Though a difficult task given the present domestic consensus on foreign policy, I would argue the case against attacking Iran on grand strategic grounds: the Middle East is a hornet’s nest we would do well to stay out of. There are certainly nontrivial dangers to Middle Eastern proliferation: military pathologies inimical to deterrence, the difficulties of N-player deterrence and the danger of small numbers of weapons, to name a few. But these dangers are a threat only to regional actors and not to the security of the U.S. homeland. U.S. security guarantees and a military presence in the Middle East are not necessary to ensure the stability of the region. If the United States stops underwriting regional security and the worst-case scenario of Iran going nuclear transpires, the associated problems will help put an end to regional free riding by incentivizing states to provide their own security. As importantly, it will serve as a source of discipline on our own interventionist proclivities.

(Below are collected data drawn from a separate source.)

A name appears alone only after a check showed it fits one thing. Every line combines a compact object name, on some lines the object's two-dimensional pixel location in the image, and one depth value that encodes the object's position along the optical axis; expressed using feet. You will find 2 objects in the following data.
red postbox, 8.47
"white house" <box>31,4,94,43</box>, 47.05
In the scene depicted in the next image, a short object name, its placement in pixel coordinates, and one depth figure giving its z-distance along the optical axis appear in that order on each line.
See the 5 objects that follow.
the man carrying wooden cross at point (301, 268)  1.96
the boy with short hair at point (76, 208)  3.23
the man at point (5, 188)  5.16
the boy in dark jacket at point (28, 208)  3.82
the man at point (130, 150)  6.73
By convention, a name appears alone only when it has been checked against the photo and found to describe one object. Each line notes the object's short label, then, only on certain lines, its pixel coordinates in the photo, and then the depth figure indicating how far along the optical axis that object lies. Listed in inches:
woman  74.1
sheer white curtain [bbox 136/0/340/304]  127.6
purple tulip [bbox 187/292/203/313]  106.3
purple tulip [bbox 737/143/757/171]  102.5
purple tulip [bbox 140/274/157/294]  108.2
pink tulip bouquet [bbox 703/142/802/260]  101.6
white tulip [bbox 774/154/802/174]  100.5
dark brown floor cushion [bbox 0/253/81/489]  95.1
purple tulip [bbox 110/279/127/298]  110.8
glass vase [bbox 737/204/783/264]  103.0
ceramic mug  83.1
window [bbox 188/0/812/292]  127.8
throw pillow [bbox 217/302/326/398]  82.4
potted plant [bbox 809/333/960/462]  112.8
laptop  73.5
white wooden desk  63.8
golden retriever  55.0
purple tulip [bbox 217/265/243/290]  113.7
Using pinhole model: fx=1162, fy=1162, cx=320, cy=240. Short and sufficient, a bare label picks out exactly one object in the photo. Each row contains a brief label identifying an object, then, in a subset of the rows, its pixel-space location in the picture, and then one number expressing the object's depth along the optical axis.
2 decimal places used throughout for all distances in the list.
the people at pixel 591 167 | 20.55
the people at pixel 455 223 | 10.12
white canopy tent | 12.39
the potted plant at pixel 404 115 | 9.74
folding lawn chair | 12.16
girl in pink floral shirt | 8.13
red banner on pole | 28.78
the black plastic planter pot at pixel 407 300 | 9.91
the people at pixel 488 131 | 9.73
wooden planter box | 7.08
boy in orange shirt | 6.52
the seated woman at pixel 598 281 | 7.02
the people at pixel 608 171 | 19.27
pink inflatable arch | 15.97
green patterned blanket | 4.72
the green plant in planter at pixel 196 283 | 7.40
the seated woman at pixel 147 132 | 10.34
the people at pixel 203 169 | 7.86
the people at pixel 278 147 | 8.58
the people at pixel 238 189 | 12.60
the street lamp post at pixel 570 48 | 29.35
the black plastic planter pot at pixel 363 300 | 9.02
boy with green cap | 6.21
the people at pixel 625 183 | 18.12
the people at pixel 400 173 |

We can, and should, continue to vouch for the marker we laid down in 1991: There shall be no conquering of oil. Regional actors can be assured that the American Navy will ensure their oil gets to market. And tacit support for some sort of order in Saudi Arabia is reasonable, if any such helpful measures exist. But otherwise, our friends in the region should quietly be told that Iran is their problem, and that they would be wise to pool their efforts in figuring out how to deal with it. And the American public should be told loudly that the very real dangers of proliferation are not dangers to us.